Dyeing for Rugs 4: Mixing the dye

The goal of Palette dyeing is to create a swatch of 8 gradated pieces of wool, each 6" by 16" in dimension. This is done in eight wide-mouth canning jars and a canner. But before it can be processed in a water bath, the dye formula has to be developed and mixed into a liquid solution.

The process I am describing for mixing and dyeing uses Cushing's dyes. I like these dyes because of the variety of colors available and the softness of color, even when they are bright, that I can achieve. Because these are dry dyes, they must be handled with care. I use thin rubber surgical gloves and work in an area that is not drafty because you don't want to inhale the dye power. So mix your dyes in a still environment - no fans, no open windows. If you want to use Pro-Chem, or other dyes, you will need to consult other literature on the proper procedures for mixing and dyeing.
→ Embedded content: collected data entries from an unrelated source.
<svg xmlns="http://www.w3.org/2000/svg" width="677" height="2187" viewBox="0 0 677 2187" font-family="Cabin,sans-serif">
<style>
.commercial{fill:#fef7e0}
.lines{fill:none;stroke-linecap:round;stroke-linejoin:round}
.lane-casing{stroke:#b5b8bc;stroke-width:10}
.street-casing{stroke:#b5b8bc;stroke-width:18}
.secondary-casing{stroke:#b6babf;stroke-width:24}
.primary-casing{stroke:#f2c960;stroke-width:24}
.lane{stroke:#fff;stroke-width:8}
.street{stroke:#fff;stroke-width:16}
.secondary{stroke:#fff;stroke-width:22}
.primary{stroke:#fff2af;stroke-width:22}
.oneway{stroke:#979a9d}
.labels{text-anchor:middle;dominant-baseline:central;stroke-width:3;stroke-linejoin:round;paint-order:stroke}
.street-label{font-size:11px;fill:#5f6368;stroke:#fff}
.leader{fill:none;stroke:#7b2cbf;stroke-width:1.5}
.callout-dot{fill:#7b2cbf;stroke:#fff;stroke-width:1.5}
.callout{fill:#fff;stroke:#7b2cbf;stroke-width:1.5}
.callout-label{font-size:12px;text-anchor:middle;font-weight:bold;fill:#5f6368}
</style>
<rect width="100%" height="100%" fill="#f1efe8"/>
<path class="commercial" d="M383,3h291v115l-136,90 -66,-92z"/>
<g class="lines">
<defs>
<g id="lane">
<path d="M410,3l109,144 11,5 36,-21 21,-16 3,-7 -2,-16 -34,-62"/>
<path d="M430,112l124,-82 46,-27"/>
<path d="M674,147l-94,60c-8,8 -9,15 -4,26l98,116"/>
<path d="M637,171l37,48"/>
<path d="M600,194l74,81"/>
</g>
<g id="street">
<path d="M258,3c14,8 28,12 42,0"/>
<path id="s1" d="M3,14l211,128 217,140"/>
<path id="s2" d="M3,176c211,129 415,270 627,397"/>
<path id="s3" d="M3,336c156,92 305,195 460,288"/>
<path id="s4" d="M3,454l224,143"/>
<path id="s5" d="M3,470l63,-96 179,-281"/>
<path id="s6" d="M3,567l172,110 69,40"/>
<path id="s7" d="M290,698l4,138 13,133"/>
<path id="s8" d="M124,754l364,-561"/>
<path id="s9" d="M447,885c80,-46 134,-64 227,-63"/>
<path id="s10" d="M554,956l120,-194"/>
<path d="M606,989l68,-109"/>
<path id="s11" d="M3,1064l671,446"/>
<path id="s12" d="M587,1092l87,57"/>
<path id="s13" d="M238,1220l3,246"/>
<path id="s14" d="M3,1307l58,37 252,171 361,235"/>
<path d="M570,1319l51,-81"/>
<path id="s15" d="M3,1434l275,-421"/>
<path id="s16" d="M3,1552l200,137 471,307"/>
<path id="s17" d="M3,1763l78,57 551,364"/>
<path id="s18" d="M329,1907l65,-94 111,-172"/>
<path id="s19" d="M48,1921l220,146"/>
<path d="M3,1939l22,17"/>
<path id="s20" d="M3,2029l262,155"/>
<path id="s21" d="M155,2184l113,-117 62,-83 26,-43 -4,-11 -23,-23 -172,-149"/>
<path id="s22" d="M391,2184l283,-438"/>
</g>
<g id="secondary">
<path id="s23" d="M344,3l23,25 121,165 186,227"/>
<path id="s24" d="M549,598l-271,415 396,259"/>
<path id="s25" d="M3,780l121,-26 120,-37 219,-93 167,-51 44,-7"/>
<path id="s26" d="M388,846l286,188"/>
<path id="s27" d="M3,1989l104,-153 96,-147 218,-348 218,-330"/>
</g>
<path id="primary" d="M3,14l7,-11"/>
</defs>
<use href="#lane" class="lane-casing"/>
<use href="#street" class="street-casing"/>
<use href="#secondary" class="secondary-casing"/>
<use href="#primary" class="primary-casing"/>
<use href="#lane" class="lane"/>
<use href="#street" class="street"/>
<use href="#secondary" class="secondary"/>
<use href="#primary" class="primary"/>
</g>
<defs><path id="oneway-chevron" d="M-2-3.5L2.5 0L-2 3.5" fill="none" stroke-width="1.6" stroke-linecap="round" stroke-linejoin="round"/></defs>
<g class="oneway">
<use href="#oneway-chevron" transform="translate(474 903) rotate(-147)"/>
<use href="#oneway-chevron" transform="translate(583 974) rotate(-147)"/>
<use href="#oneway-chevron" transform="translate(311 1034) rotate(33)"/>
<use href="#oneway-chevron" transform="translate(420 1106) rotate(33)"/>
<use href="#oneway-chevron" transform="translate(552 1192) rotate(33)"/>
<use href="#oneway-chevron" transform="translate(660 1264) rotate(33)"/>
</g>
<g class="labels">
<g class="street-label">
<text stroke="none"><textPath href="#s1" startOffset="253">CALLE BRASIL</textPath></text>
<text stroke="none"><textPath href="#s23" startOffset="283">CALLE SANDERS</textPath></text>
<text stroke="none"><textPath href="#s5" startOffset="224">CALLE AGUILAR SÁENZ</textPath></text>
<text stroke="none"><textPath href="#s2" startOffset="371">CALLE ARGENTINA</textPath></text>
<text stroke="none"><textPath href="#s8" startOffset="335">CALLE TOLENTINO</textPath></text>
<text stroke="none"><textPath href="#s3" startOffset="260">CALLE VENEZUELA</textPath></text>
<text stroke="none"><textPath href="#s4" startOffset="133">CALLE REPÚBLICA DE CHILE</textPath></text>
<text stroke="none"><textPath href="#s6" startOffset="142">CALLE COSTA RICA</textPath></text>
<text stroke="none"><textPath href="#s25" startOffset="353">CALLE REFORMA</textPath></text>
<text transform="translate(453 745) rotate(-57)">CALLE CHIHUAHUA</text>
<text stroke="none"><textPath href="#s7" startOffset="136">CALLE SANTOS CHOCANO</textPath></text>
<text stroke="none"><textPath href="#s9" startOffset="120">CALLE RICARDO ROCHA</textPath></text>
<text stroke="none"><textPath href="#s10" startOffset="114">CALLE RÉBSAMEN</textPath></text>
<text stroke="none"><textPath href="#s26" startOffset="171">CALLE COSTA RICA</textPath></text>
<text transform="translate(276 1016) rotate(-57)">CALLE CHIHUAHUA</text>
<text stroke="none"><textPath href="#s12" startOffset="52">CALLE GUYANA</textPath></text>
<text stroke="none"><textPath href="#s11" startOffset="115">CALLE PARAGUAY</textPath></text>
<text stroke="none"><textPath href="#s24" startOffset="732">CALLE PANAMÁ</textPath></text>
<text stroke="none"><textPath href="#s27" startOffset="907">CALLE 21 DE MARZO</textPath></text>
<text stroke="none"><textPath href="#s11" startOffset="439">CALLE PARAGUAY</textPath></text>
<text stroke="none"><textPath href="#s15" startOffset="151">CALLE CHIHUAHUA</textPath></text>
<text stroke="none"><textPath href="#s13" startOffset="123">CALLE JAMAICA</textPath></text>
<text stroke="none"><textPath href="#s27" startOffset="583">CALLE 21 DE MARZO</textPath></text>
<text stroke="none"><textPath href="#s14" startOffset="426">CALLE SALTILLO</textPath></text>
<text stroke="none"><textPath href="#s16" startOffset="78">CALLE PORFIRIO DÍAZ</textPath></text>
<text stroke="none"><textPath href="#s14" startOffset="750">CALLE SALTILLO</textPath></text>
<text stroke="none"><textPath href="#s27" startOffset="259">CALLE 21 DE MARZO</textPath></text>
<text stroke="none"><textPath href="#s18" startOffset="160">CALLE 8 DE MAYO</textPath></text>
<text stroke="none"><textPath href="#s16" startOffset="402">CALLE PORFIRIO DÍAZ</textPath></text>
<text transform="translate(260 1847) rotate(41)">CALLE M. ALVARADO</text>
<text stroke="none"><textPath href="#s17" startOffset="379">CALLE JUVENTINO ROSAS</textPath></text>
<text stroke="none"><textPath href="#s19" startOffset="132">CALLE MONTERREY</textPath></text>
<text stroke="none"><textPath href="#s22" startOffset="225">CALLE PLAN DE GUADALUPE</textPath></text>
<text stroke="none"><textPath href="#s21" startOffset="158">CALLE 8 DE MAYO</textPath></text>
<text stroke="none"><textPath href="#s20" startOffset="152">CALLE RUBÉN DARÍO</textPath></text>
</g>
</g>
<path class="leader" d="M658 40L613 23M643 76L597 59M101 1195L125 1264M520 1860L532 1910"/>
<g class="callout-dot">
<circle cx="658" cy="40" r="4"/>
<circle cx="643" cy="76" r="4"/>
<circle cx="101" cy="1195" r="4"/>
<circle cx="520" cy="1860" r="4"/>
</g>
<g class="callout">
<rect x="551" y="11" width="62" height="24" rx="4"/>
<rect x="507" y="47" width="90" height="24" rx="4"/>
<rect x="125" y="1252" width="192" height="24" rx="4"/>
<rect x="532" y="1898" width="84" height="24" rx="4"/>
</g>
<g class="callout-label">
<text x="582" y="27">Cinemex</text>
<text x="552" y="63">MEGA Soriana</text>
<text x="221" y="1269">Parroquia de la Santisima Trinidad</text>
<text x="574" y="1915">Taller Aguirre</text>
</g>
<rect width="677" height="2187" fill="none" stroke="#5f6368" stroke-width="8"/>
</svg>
It is vital that you develop a consistent manner of dyeing so that your results are dependable and can be achieved again and again. What I mean by this is ALWAYS use the same measuring spoons, ALWAYS measure your dry dyes and your liquids the same way, ALWAYS use the same amount of water in the jelly jar. Do not change equipment or the way you measure something if at all possible.


1. Collect the dyes you want to use in the recipe.

2. Measure each dye carefully into a wide-mouth eight-ounce jelly jar. Use TOD spoons. Open the package, dip the spoon into the power, level it off gently while the spoon is still in the plastic bag (on the outside of the plastic bag, just run your finger along the surface of the spoon cup so that the powder is level).

3. When you take the measured dye out of the plastic bag, make sure that dye particles are not heaped at the joint where the cup and the handle meet. This bit of dye is enough to alter your results. So brush if off in the bag before putting the dry dye in the jelly jar.

4. Between dyes, clean your TOD spoon by immersing the spoon's cup in a jar filled with table salt and clearly marked DYE SALT and stored away from food. Swish it around until the TOD spoon is clean and ready to be dipped into the next dye.

5. When all the dry dyes have been measured into the jelly jar, add a few drops (about a teaspoon) of warm-hot tap water. Using a wooden skewer or a chopstick, stir the dye into a wet paste. You don't want to use too much water. All you are trying to do is blend the dyes together really well before you make the liquid solution. It is REALLY important that the dry dyes are well-blended into a wet paste. If they aren't, all kinds of funky things can happen to your wool when you try to dye it. So take your time and mix them well.

6. Add 1 cup of boiling water to the jelly jar. If you are working in the 8-ounce jar I suggested, you don't even have to bother with a separate measuring cup. Just fill the jar up to the area where the header starts. Mix well with your wooden skewer.

7. The liquid solution is now ready to use or store. For storage, tighten on the cap and write in permanent marker on the lid the dye name or number. I use a numbering system consisting of my initials and a number AD1, AD2, AD3, etc. If you are using a dye formula from someone's book, label it as they did so that you will know what is in your jar.

8. Immediately record in your dye recipe book the dye formula you used and its name or number.